*** Block opens ***
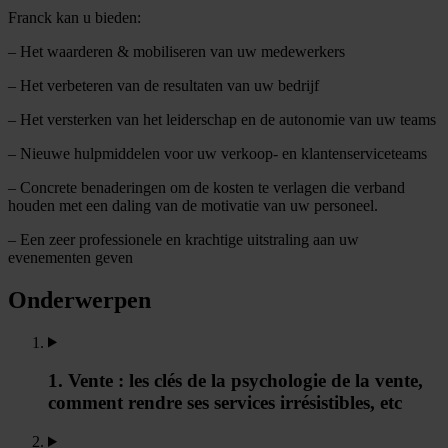
Franck kan u bieden:
– Het waarderen & mobiliseren van uw medewerkers
– Het verbeteren van de resultaten van uw bedrijf
– Het versterken van het leiderschap en de autonomie van uw teams
– Nieuwe hulpmiddelen voor uw verkoop- en klantenserviceteams
– Concrete benaderingen om de kosten te verlagen die verband
houden met een daling van de motivatie van uw personeel.
– Een zeer professionele en krachtige uitstraling aan uw
evenementen geven
Onderwerpen
1. Vente : les clés de la psychologie de la vente,
comment rendre ses services irrésistibles, etc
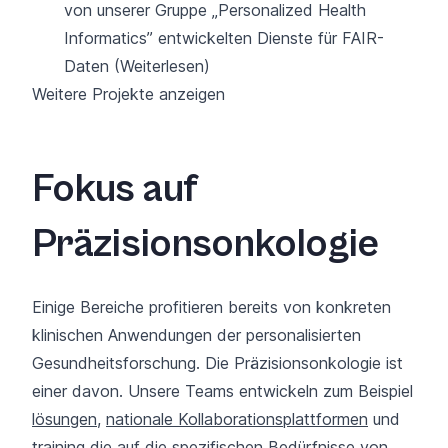
von unserer Gruppe „Personalized Health
Informatics” entwickelten Dienste für FAIR-
Daten
(Weiterlesen)
Weitere Projekte anzeigen
Fokus auf
Präzisionsonkologie
Einige Bereiche profitieren bereits von konkreten
klinischen Anwendungen der personalisierten
Gesundheitsforschung. Die Präzisionsonkologie ist
einer davon. Unsere Teams entwickeln zum Beispiel
lösungen
,
nationale Kollaborationsplattformen
und
training
die auf die spezifischen Bedürfnisse von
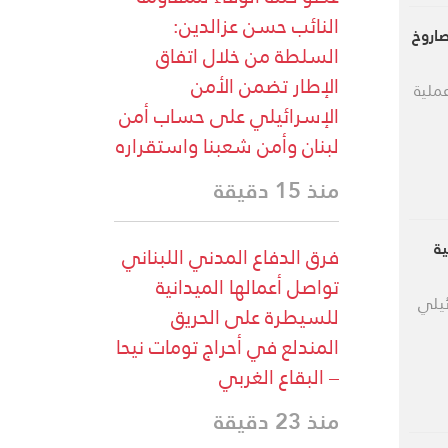
النائب حسن عزالدين:
صاروخ
السلطة من خلال اتفاق
الإطار تضمن الأمن
الثوري الإيراني الموجة الـ21 من عملية
الإسرائيلي على حساب أمن
لبنان وأمن شعبنا واستقراره
منذ 15 دقيقة
ة
فرق الدفاع المدني اللبناني
تواصل أعمالها الميدانية
ئيلي
للسيطرة على الحريق
المندلع في أحراج تومات نيحا
– البقاع الغربي
منذ 23 دقيقة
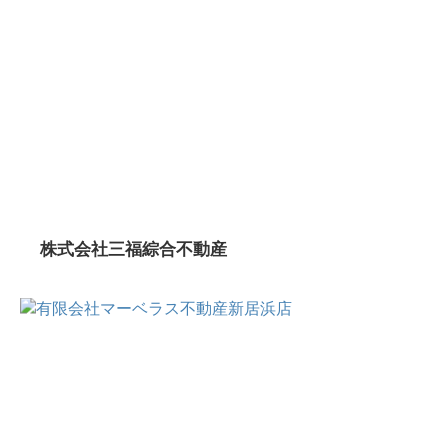
株式会社三福綜合不動産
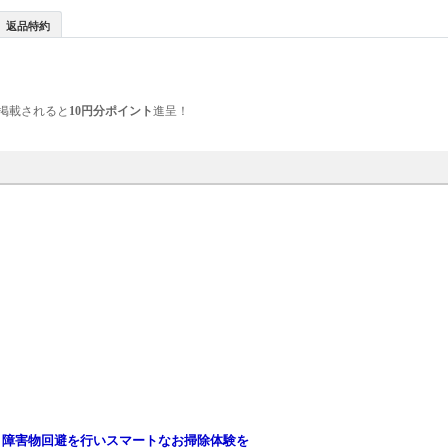
返品特約
掲載されると
10円分ポイント
進呈！
と障害物回避を行いスマートなお掃除体験を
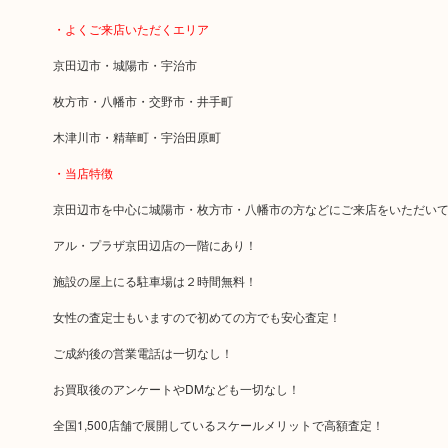
・よくご来店いただくエリア
京田辺市・城陽市・宇治市
枚方市・八幡市・交野市・井手町
木津川市・精華町・宇治田原町
・当店特徴
京田辺市を中心に城陽市・枚方市・八幡市の方などにご来店をいただい
アル・プラザ京田辺店の一階にあり！
施設の屋上にる駐車場は２時間無料！
女性の査定士もいますので初めての方でも安心査定！
ご成約後の営業電話は一切なし！
お買取後のアンケートやDMなども一切なし！
全国1,500店舗で展開しているスケールメリットで高額査定！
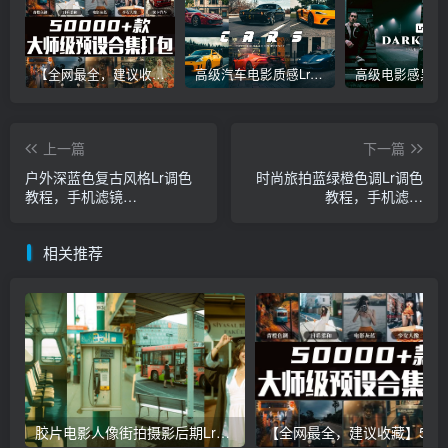
【全网最全，建议收藏】5万多款Lr顶级调色预设合集，精心整理，分类清晰，摄影师调色师必备素材，够用一辈子！
高级汽车电影质感Lr调色教程，手机滤镜PS+Lightroom预设下载！
上一篇
下一篇
户外深蓝色复古风格Lr调色
时尚旅拍蓝绿橙色调Lr调色
教程，手机滤镜
教程，手机滤镜
Lightroom+Ps预设下载！
Lightroom+Ps预设下载！
相关推荐
胶片电影人像街拍摄影后期Lr调色教程，手机滤镜PS+Lightroom预设下载！
【全网最全，建议收藏】5万多款Lr顶级调色预设合集，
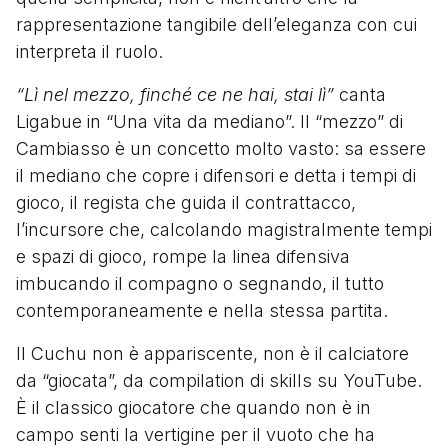
rappresentazione tangibile dell’eleganza con cui
interpreta il ruolo.
“Lì nel mezzo, finché ce ne hai, stai lì”
canta
Ligabue in “Una vita da mediano”. Il “mezzo” di
Cambiasso è un concetto molto vasto: sa essere
il mediano che copre i difensori e detta i tempi di
gioco, il regista che guida il contrattacco,
l’incursore che, calcolando magistralmente tempi
e spazi di gioco, rompe la linea difensiva
imbucando il compagno o segnando, il tutto
contemporaneamente e nella stessa partita.
Il Cuchu non è appariscente, non è il calciatore
da “giocata”, da compilation di skills su YouTube.
È il classico giocatore che quando non è in
campo senti la vertigine per il vuoto che ha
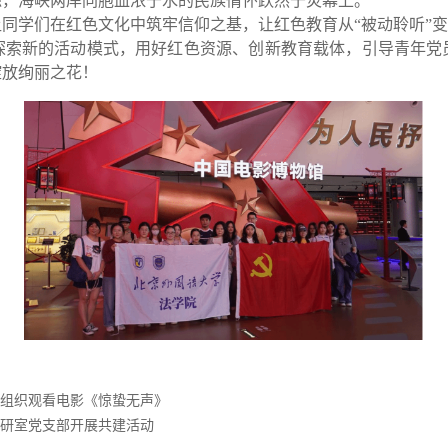
源，海峡两岸同胞血浓于水的民族情怀跃然于荧幕上。
学们在红色文化中筑牢信仰之基，让红色教育从“被动聆听”变为
探索新的活动模式，用好红色资源、创新教育载体，引导青年党
绽放绚丽之花！
组织观看电影《惊蛰无声》
研室党支部开展共建活动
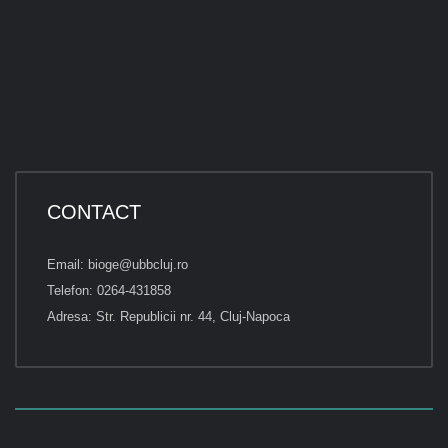
CONTACT
Email: bioge@ubbcluj.ro
Telefon: 0264-431858
Adresa: Str. Republicii nr. 44, Cluj-Napoca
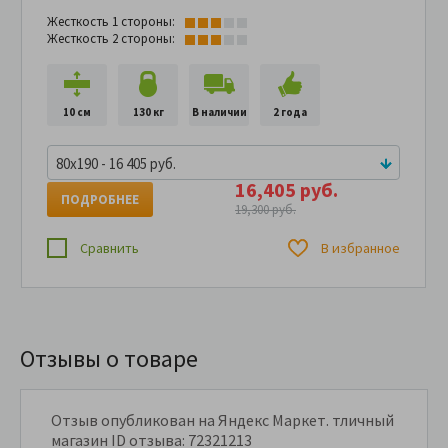
Жесткость 1 стороны:
Жесткость 2 стороны:
10 см
130 кг
В наличии
2 года
80x190 - 16 405 руб.
16,405 руб.
ПОДРОБНЕЕ
19,300 руб.
Сравнить
В избранное
Отзывы о товаре
Отзыв опубликован на Яндекс Маркет. тличный
магазин ID отзыва: 72321213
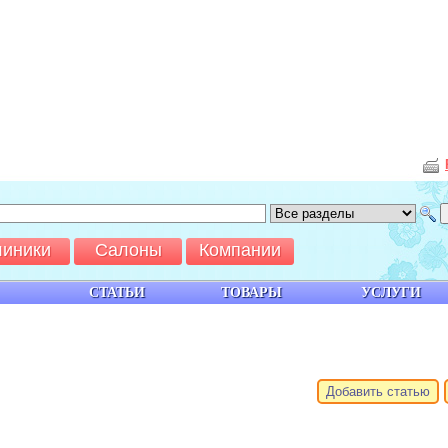
линики
Салоны
Компании
СТАТЬИ
ТОВАРЫ
УСЛУГИ
Добавить статью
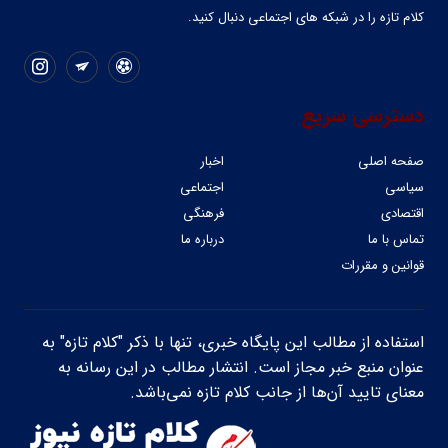
کلام تازه را در شبکه ‌های اجتماعی دنبال کنید.
دسترسی سریع
صفحه اصلی
اخبار
سیاسی
اجتماعی
اقتصادی
فرهنگی
تماس با ما
درباره ما
قوانین و مقررات
استفاده از مطالب این پایگاه خبری، تنها با ذکر "کلام تازه" به
عنوان منبع خبر مجاز است. انتشار مطالب در این رسانه به
معنای تایید آن‌ها از جانب کلام تازه نمی‌باشد.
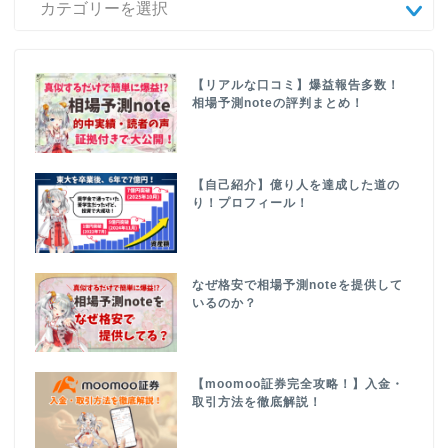
【リアルな口コミ】爆益報告多数！
相場予測noteの評判まとめ！
【自己紹介】億り人を達成した道の
り！プロフィール！
なぜ格安で相場予測noteを提供して
いるのか？
【moomoo証券完全攻略！】入金・
取引方法を徹底解説！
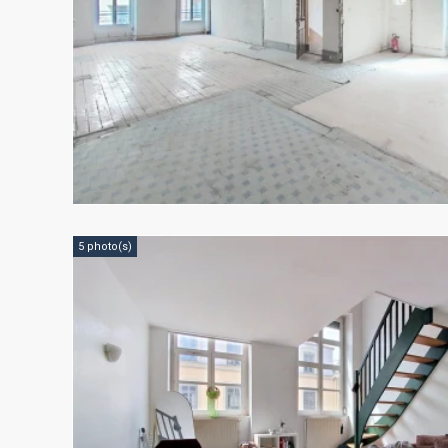
5 photo(s)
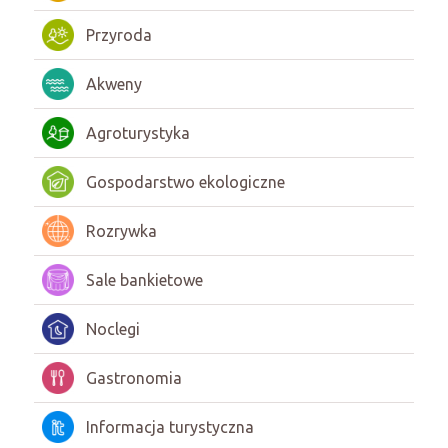
Przyroda
Akweny
Agroturystyka
Gospodarstwo ekologiczne
Rozrywka
Sale bankietowe
Noclegi
Gastronomia
Informacja turystyczna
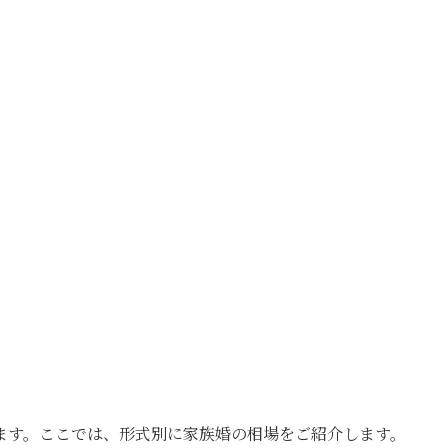
ます。ここでは、形式別に家族婚の相場をご紹介します。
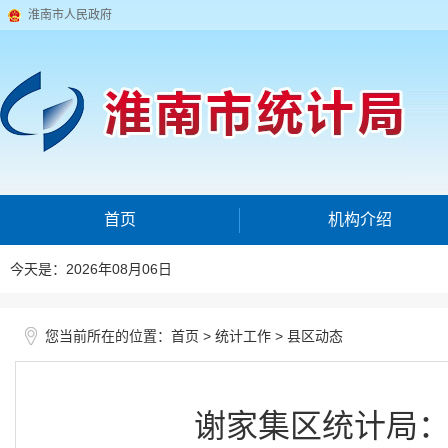
淮南市人民政府
首页
机构介绍
今天是：2026年08月06日
您当前所在的位置：
>
>
首页
统计工作
县区动态
谢家集区统计局：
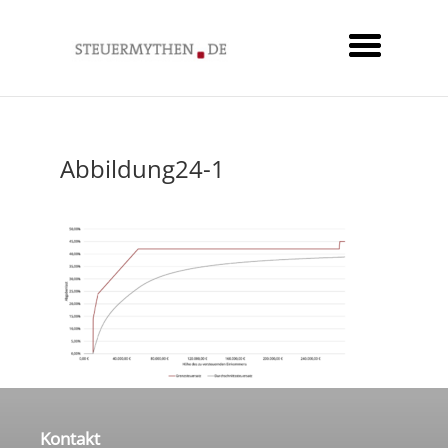
Abbildung24-1
Kontakt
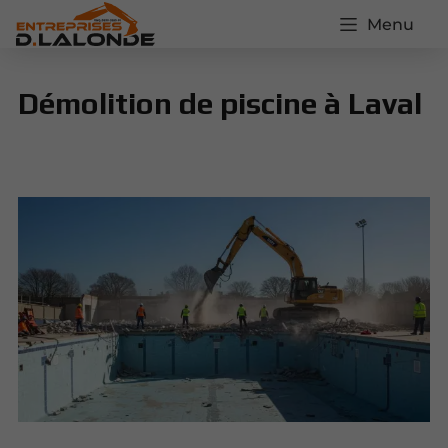
Menu
Démolition de piscine à Laval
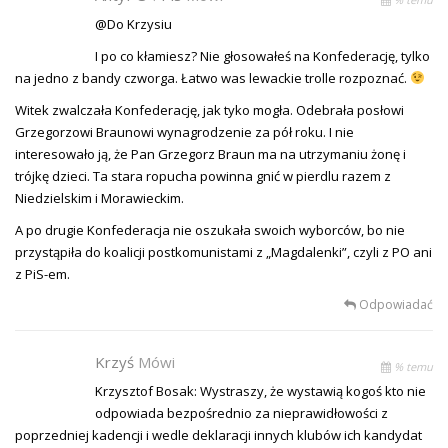
@Do Krzysiu
I po co kłamiesz? Nie głosowałeś na Konfederację, tylko
na jedno z bandy czworga. Łatwo was lewackie trolle rozpoznać.
Witek zwalczała Konfederację, jak tyko mogła. Odebrała posłowi
Grzegorzowi Braunowi wynagrodzenie za pół roku. I nie
interesowało ją, że Pan Grzegorz Braun ma na utrzymaniu żonę i
trójkę dzieci. Ta stara ropucha powinna gnić w pierdlu razem z
Niedzielskim i Morawieckim.
A po drugie Konfederacja nie oszukała swoich wyborców, bo nie
przystąpiła do koalicji postkomunistami z „Magdalenki”, czyli z PO ani
z PiS-em.
Odpowiadać
Krzyś
Mówi
% temu
Krzysztof Bosak: Wystraszy, że wystawią kogoś kto nie
odpowiada bezpośrednio za nieprawidłowości z
poprzedniej kadencji i wedle deklaracji innych klubów ich kandydat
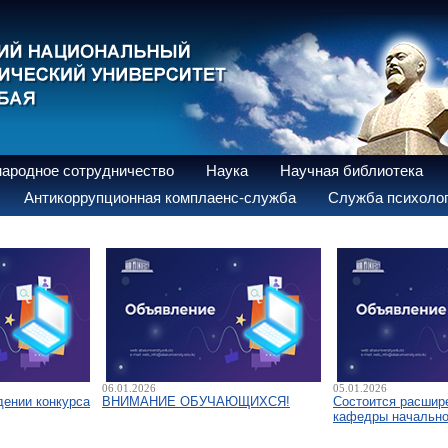
ародное сотрудничество
Наука
Научная библиотека
Антикоррупционная комплаенс-служба
Служба психолог
06.01.2026
05.01.2026
дении конкурса
ВНИМАНИЕ ОБУЧАЮЩИХСЯ!
Состоится расшир
кафедры начально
*** Block closes ***
Your objective: Output the text of all the records above line for line, without changing anything, and leave the pictures out of your answer.

Solution below:
Franck kan u bieden:
– Het waarderen & mobiliseren van uw medewerkers
– Het verbeteren van de resultaten van uw bedrijf
– Het versterken van het leiderschap en de autonomie van uw teams
– Nieuwe hulpmiddelen voor uw verkoop- en klantenserviceteams
– Concrete benaderingen om de kosten te verlagen die verband
houden met een daling van de motivatie van uw personeel.
– Een zeer professionele en krachtige uitstraling aan uw
evenementen geven
Onderwerpen
1. Vente : les clés de la psychologie de la vente,
comment rendre ses services irrésistibles, etc
von unserer Gruppe „Personalized Health
Informatics” entwickelten Dienste für FAIR-
Daten
(Weiterlesen)
Weitere Projekte anzeigen
Fokus auf
Präzisionsonkologie
Einige Bereiche profitieren bereits von konkreten
klinischen Anwendungen der personalisierten
Gesundheitsforschung. Die Präzisionsonkologie ist
einer davon. Unsere Teams entwickeln zum Beispiel
lösungen
,
nationale Kollaborationsplattformen
und
training
die auf die spezifischen Bedürfnisse von
النائب حسن عزالدين:
صاروخ
السلطة من خلال اتفاق
الإطار تضمن الأمن
الثوري الإيراني الموجة الـ21 من عملية
الإسرائيلي على حساب أمن
لبنان وأمن شعبنا واستقراره
منذ 15 دقيقة
ة
فرق الدفاع المدني اللبناني
تواصل أعمالها الميدانية
ئيلي
للسيطرة على الحريق
المندلع في أحراج تومات نيحا
– البقاع الغربي
منذ 23 دقيقة
株式会社三福綜合不動産
返品特約
掲載されると
10円分ポイント
進呈！
と障害物回避を行いスマートなお掃除体験を
・よくご来店いただくエリア
京田辺市・城陽市・宇治市
枚方市・八幡市・交野市・井手町
木津川市・精華町・宇治田原町
・当店特徴
京田辺市を中心に城陽市・枚方市・八幡市の方などにご来店をいただい
アル・プラザ京田辺店の一階にあり！
施設の屋上にる駐車場は２時間無料！
女性の査定士もいますので初めての方でも安心査定！
ご成約後の営業電話は一切なし！
お買取後のアンケートやDMなども一切なし！
全国1,500店舗で展開しているスケールメリットで高額査定！
【全网最全，建议收藏】5万多款Lr顶级调色预设合集，精心整理，分类清晰，摄影师调色师必备素材，够用一辈子！
高级汽车电影质感Lr调色教程，手机滤镜PS+Lightroom预设下载！
上一篇
下一篇
户外深蓝色复古风格Lr调色
时尚旅拍蓝绿橙色调Lr调色
教程，手机滤镜
教程，手机滤镜
Lightroom+Ps预设下载！
Lightroom+Ps预设下载！
相关推荐
胶片电影人像街拍摄影后期Lr调色教程，手机滤镜PS+Lightroom预设下载！
【全网最全，建议收藏】5万多款Lr顶级调色预设合集，
rappresentazione tangibile dell’eleganza con cui
interpreta il ruolo.
“Lì nel mezzo, finché ce ne hai, stai lì”
canta
Ligabue in “Una vita da mediano”. Il “mezzo” di
Cambiasso è un concetto molto vasto: sa essere
il mediano che copre i difensori e detta i tempi di
gioco, il regista che guida il contrattacco,
l’incursore che, calcolando magistralmente tempi
e spazi di gioco, rompe la linea difensiva
imbucando il compagno o segnando, il tutto
contemporaneamente e nella stessa partita.
Il Cuchu non è appariscente, non è il calciatore
da “giocata”, da compilation di skills su YouTube.
È il classico giocatore che quando non è in
campo senti la vertigine per il vuoto che ha
源，海峡两岸同胞血浓于水的民族情怀跃然于荧幕上。
学们在红色文化中筑牢信仰之基，让红色教育从“被动聆听”变为
探索新的活动模式，用好红色资源、创新教育载体，引导青年党
绽放绚丽之花！
组织观看电影《惊蛰无声》
研室党支部开展共建活动
CONTACT
Email: bioge@ubbcluj.ro
Telefon: 0264-431858
Adresa: Str. Republicii nr. 44, Cluj-Napoca
Жесткость 1 стороны:
Жесткость 2 стороны:
10 см
130 кг
В наличии
2 года
80x190 - 16 405 руб.
16,405 руб.
ПОДРОБНЕЕ
19,300 руб.
Сравнить
В избранное
Отзывы о товаре
Отзыв опубликован на Яндекс Маркет. тличный
магазин ID отзыва: 72321213
линики
Салоны
Компании
СТАТЬИ
ТОВАРЫ
УСЛУГИ
Добавить статью
کلام تازه را در شبکه ‌های اجتماعی دنبال کنید.
دسترسی سریع
صفحه اصلی
اخبار
سیاسی
اجتماعی
اقتصادی
فرهنگی
تماس با ما
درباره ما
قوانین و مقررات
استفاده از مطالب این پایگاه خبری، تنها با ذکر "کلام تازه" به
عنوان منبع خبر مجاز است. انتشار مطالب در این رسانه به
معنای تایید آن‌ها از جانب کلام تازه نمی‌باشد.
【リアルな口コミ】爆益報告多数！
相場予測noteの評判まとめ！
【自己紹介】億り人を達成した道の
り！プロフィール！
なぜ格安で相場予測noteを提供して
いるのか？
【moomoo証券完全攻略！】入金・
取引方法を徹底解説！
5 photo(s)
Przyroda
Akweny
Agroturystyka
Gospodarstwo ekologiczne
Rozrywka
Sale bankietowe
Noclegi
Gastronomia
Informacja turystyczna
ます。ここでは、形式別に家族婚の相場をご紹介します。
淮南市人民政府
首页
机构介绍
今天是：2026年08月06日
您当前所在的位置：
>
>
首页
统计工作
县区动态
谢家集区统计局：
Abbildung24-1
Kontakt
Menu
Démolition de piscine à Laval
@Do Krzysiu
I po co kłamiesz? Nie głosowałeś na Konfederację, tylko
na jedno z bandy czworga. Łatwo was lewackie trolle rozpoznać.
Witek zwalczała Konfederację, jak tyko mogła. Odebrała posłowi
Grzegorzowi Braunowi wynagrodzenie za pół roku. I nie
interesowało ją, że Pan Grzegorz Braun ma na utrzymaniu żonę i
trójkę dzieci. Ta stara ropucha powinna gnić w pierdlu razem z
Niedzielskim i Morawieckim.
A po drugie Konfederacja nie oszukała swoich wyborców, bo nie
przystąpiła do koalicji postkomunistami z „Magdalenki”, czyli z PO ani
z PiS-em.
Odpowiadać
Krzyś
Mówi
% temu
Krzysztof Bosak: Wystraszy, że wystawią kogoś kto nie
odpowiada bezpośrednio za nieprawidłowości z
poprzedniej kadencji i wedle deklaracji innych klubów ich kandydat
ародное сотрудничество
Наука
Научная библиотека
Антикоррупционная комплаенс-служба
Служба психолог
06.01.2026
05.01.2026
дении конкурса
ВНИМАНИЕ ОБУЧАЮЩИХСЯ!
Состоится расшир
кафедры начально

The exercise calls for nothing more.